Roth ROE Question
Hello,
I have a client with the following scenario that I was looking for some feedback on:
Client made a contribution to their Roth IRA on 6/6/24 for $7,000. Later on in the year, lets say 8/8/24, the client requested a distribution of the $7,000. Now, the CPA is reviewing the client’s tax returns and realized the client’s 2024 contribution was ineligible.
Question: Typically we would recommend the client request a return of excess (including gains or loss), but they already processed a distribution. What is the best approach to correct the $7,000 excess contribution since the funds are no longer in the client’s account and we are well past the 60-day rollover period?
Thank you.
Permalink Submitted by Alan - IRA critic on Thu, 2025-03-13 11:48
The distribution was not processed as a return of excess, and an actual return of contribution must be requested to eliminate the excise tax. Any gain included in the return of excess will be taxable on the 2024 return, so unless client is filing an extension, the return of excess should be requested right away if the filing is to be completed before 4/15, so the CPA will know the amount of any gains that must be added to 2024 income.
However, if there is less than 7000 left in the Roth IRA to process the return of excess, please advise, and if so whether client has other Roth IRA accounts.

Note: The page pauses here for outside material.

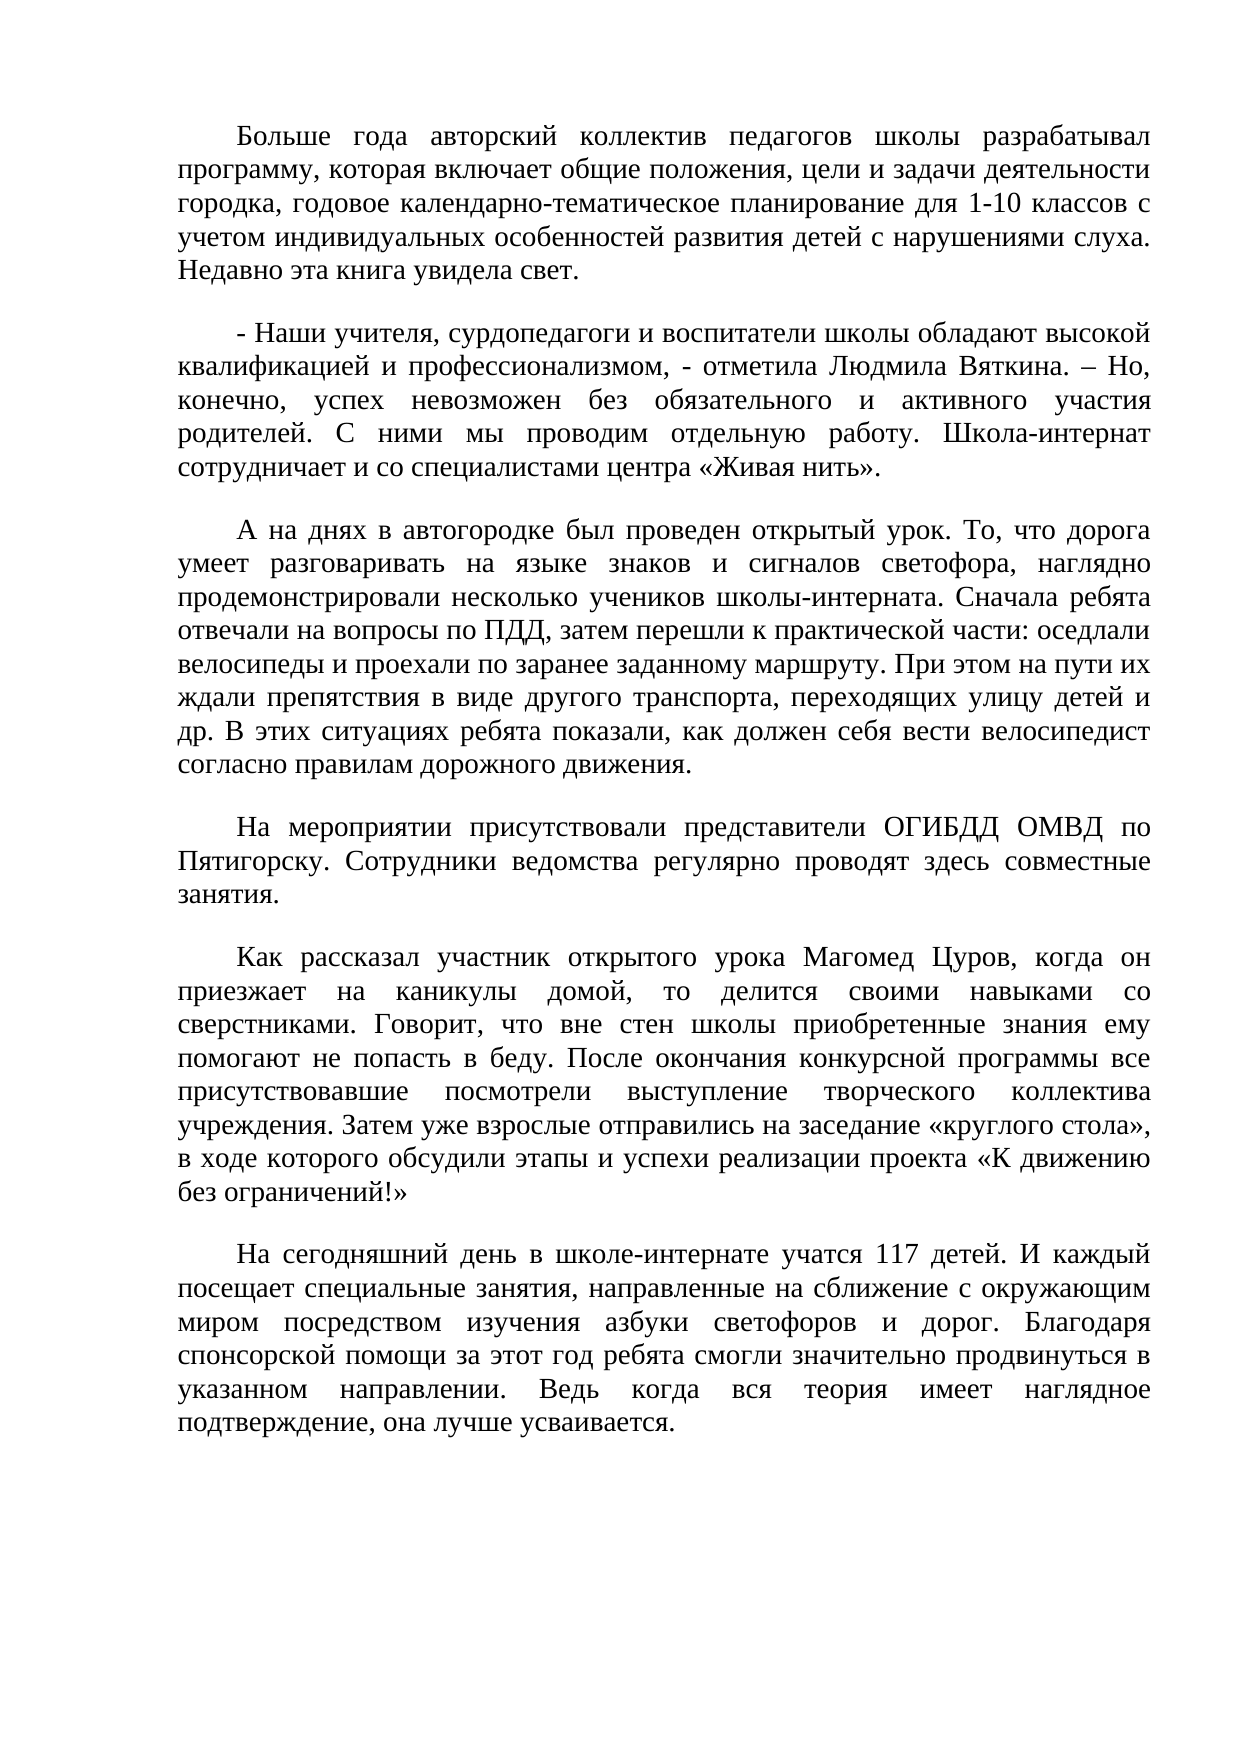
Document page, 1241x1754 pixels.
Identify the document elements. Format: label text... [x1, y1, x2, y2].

text На сегодняшний день в школе-интернате учатся 117 детей. И каждый посещает специальные занятия, направленные на сближение с окружающим миром посредством изучения азбуки светофоров и дорог. Благодаря спонсорской помощи за этот год ребята смогли значительно продвинуться в указанном направлении. Ведь когда вся теория имеет наглядное подтверждение, она лучше усваивается. [177, 1237, 1152, 1438]
text - Наши учителя, сурдопедагоги и воспитатели школы обладают высокой квалификацией и профессионализмом, - отметила Людмила Вяткина. – Но, конечно, успех невозможен без обязательного и активного участия родителей. С ними мы проводим отдельную работу. Школа-интернат сотрудничает и со специалистами центра «Живая нить». [177, 315, 1152, 483]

Permalink Submitted by Kevin O'Hearn on Thu, 2025-03-13 12:48
Thank you Alan. There is less than $7k left in the Roth IRA and they do not have any other Roth IRA accounts. The client removed all of their cost basis (the contributions) in 2024 because they are under 59 ½ and needed money without paying taxes and/or penalties. The remaining amount in the Roth is all of the earnings, which is less than $7,000.
Permalink Submitted by Alan - IRA critic on Thu, 2025-03-13 17:22
This is a very rare fact pattern. Apparently, the client has been pulling his Roth IRA contribution basis leaving only the gains in the Roth. Then, a 2024 excess contribution was made that was not removed correctly. If the excess is not removed properly by the due date, there will be a 6% excise tax on the 2024 return – Form 5329, but the excise tax for 2024 will not exceed 6% of the year end Roth balance if that balance is under 7000.
The Form 8606 Inst include a “regular Roth contribution worksheet – Line 22” which includes a footnote that returned contributions cannot be included in regular contribution basis. As a result, if the 2024 excess contribution is now returned in order to avoid the 6% excise tax, it will turn the 2024 distribution of 7000 into a taxable distribution of gains because line 22 will not have enough basis to cover the 7000. The excise tax will be less than the income tax if the reason for the excess was MAGI that was too high. If the excess was due to no earned income, then the income tax could be lower than the excise tax.
If client will have earned income in 2025, but MAGI that will allow a Roth contribution for 2025, the client could choose to absorb the excess on Form 5329 for 2025. That would eliminate the need to have the excess returned and would also eliminate the 7000 distribution taken last year from being taxable. All that would be owed is the 6% excise on the lesser of 7000 or the 12/31/2024 Roth balance. The Roth would still be mostly gains, but the gains would not have been distributed in 2024.
This might drive the CPA crazy, given the choices.